▶ **PASSAGE TO READ**
Investigation of the Combined Effect of Total Ionizing Dose and Time-Dependent Dielectric Breakdown on PDSOI Devices

Abstract

The combined effect of total ionization dose (TID) and time-dependent dielectric breakdown (TDDB) of partially depleted silicon-on-insulator (PDSOI) NMOSFET is investigated. First, the effect of TDDB on the parameter degradation of the devices was investigated by accelerated stress tests. It is found that TDDB stress leads to a decrease in off-state current, a positive drift in threshold voltage, and a reduction of maximum transconductance. Next, the degradation patterns of TID effect on the devices are obtained. The results show that the parameter degradation due to gamma radiation is opposite to the TDDB stress. Finally, the combined effect of TID and TDDB is investigated. It is found that the drift of the devices’ sensitive parameters due to TDDB stress decreases in a total dose of gamma radiation environment. The TDDB lifetime is shortened, but the pattern of gate current change remains unchanged. The failure mechanism of the gate oxide layer under TDDB stress is not changed after irradiation.

▶ **WHAT THE EXERCISE ASKS**
Copy out the PDSOI device abstract above in full, title included, word for word.

▶ **RECORD EXTRACTS**

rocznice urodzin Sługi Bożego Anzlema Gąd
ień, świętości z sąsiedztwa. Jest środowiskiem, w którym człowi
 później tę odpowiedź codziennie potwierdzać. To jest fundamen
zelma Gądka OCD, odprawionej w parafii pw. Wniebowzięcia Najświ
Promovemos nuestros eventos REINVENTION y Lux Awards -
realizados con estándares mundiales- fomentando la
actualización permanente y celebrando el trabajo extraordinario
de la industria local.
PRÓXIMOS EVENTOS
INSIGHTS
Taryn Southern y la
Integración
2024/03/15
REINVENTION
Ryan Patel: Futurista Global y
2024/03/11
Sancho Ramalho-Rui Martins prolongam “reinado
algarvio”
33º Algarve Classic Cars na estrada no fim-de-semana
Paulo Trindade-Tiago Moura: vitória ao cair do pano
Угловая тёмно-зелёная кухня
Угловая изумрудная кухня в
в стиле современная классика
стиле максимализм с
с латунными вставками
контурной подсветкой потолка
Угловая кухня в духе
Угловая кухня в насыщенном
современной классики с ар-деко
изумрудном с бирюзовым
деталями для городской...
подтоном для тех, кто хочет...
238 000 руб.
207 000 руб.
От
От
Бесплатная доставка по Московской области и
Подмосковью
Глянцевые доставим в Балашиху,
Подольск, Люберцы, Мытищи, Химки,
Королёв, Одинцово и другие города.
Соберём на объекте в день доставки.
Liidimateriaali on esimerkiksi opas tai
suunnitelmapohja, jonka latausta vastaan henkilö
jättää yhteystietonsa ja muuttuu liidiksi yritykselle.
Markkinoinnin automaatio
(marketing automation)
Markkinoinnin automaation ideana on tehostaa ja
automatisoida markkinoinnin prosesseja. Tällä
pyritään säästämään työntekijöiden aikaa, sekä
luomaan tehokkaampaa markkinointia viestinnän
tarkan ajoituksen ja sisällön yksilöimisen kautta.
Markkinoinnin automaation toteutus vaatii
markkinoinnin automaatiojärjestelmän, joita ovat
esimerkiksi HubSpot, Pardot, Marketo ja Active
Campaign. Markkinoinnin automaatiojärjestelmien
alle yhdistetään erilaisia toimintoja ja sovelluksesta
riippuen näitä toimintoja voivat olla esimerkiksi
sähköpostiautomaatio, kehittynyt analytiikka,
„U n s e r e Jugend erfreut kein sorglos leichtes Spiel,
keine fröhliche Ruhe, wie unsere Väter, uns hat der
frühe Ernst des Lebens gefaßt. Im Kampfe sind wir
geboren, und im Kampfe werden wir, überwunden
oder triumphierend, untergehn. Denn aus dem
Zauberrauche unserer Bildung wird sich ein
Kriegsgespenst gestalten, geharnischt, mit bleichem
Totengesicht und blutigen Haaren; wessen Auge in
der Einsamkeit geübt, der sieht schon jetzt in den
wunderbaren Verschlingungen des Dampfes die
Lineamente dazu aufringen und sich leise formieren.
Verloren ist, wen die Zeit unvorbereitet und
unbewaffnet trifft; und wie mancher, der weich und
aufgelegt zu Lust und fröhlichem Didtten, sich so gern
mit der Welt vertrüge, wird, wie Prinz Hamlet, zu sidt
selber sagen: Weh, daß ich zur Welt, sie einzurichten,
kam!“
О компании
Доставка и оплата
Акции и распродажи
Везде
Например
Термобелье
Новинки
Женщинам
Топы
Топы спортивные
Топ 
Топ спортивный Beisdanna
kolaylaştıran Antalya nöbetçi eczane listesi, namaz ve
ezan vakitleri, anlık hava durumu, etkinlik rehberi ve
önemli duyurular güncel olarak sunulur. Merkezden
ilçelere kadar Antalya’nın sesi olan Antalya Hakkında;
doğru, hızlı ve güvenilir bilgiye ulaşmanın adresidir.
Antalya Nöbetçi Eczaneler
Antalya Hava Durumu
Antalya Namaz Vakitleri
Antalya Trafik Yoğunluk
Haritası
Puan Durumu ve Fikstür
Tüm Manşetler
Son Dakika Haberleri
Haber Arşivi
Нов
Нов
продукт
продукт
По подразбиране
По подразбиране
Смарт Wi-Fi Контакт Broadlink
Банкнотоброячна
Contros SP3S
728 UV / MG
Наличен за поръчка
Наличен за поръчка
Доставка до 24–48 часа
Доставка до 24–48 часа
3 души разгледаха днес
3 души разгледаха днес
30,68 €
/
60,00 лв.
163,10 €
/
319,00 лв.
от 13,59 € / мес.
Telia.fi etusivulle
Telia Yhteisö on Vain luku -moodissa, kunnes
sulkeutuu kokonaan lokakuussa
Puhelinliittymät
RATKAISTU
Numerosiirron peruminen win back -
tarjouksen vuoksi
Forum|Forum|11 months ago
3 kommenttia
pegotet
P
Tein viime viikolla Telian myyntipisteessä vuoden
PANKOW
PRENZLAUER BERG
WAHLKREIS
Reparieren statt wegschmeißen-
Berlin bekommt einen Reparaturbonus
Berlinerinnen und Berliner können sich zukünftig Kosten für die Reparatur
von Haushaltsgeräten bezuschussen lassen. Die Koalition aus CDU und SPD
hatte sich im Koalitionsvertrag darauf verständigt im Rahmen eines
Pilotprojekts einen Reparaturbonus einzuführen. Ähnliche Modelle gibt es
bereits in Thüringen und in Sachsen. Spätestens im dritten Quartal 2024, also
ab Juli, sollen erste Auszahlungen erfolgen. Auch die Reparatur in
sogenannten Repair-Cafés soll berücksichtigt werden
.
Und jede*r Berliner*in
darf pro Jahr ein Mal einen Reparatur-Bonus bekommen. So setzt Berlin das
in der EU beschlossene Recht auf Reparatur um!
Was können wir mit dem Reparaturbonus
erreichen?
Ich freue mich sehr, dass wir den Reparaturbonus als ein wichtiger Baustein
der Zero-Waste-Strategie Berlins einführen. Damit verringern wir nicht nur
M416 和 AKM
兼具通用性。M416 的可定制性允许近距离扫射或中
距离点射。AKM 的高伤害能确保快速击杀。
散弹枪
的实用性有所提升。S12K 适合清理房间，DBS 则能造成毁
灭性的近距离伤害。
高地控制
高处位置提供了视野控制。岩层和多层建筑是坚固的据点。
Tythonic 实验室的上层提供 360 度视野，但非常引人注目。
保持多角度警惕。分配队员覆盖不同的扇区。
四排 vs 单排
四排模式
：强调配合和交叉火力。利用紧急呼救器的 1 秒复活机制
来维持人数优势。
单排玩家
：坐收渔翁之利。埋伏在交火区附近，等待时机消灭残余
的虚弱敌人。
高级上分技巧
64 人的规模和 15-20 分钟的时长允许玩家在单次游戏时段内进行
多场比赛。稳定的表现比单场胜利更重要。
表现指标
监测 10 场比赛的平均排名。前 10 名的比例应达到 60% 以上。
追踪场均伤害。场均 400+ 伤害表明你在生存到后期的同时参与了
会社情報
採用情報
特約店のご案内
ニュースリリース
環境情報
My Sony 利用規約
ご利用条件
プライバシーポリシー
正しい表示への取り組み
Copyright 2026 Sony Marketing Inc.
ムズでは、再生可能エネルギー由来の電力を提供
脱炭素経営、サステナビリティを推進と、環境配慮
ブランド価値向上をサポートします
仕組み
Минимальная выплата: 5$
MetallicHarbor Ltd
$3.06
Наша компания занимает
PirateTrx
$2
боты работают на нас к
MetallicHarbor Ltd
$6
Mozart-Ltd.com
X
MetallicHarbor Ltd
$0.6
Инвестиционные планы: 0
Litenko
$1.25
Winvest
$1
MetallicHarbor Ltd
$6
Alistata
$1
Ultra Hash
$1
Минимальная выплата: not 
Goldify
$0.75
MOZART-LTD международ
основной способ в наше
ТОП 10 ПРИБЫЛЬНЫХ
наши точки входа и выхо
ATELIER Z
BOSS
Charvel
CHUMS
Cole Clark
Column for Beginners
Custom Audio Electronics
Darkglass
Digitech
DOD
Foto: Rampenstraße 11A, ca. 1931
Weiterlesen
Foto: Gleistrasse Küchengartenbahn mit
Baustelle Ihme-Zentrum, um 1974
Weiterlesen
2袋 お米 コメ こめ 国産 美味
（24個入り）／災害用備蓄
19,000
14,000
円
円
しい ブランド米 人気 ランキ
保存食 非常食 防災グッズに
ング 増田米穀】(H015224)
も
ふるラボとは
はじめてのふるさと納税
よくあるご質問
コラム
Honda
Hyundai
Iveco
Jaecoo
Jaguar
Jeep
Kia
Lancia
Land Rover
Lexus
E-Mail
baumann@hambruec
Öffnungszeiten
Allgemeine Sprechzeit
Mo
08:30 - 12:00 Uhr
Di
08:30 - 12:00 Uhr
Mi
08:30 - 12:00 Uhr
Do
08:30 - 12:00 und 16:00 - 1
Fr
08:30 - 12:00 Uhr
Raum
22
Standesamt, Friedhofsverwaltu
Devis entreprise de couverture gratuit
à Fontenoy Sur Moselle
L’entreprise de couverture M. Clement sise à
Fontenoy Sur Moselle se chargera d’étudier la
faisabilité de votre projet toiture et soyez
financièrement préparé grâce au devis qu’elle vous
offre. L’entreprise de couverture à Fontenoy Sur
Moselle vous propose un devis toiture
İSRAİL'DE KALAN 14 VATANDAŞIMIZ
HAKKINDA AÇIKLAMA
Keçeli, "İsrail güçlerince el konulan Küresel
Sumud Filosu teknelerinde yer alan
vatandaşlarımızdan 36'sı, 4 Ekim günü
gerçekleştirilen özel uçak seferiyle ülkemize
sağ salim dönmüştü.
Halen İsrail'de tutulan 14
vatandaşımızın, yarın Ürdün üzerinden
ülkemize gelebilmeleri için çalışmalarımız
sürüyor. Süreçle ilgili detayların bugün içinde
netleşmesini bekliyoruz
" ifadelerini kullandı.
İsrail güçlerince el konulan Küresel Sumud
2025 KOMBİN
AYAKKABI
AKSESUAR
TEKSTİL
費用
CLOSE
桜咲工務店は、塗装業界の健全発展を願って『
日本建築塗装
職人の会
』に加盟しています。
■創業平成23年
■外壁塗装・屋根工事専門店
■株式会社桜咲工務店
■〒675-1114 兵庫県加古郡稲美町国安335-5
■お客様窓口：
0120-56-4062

▶ **TASK ANSWER**
Investigation of the Combined Effect of Total Ionizing Dose and Time-Dependent Dielectric Breakdown on PDSOI Devices

Abstract

The combined effect of total ionization dose (TID) and time-dependent dielectric breakdown (TDDB) of partially depleted silicon-on-insulator (PDSOI) NMOSFET is investigated. First, the effect of TDDB on the parameter degradation of the devices was investigated by accelerated stress tests. It is found that TDDB stress leads to a decrease in off-state current, a positive drift in threshold voltage, and a reduction of maximum transconductance. Next, the degradation patterns of TID effect on the devices are obtained. The results show that the parameter degradation due to gamma radiation is opposite to the TDDB stress. Finally, the combined effect of TID and TDDB is investigated. It is found that the drift of the devices’ sensitive parameters due to TDDB stress decreases in a total dose of gamma radiation environment. The TDDB lifetime is shortened, but the pattern of gate current change remains unchanged. The failure mechanism of the gate oxide layer under TDDB stress is not changed after irradiation.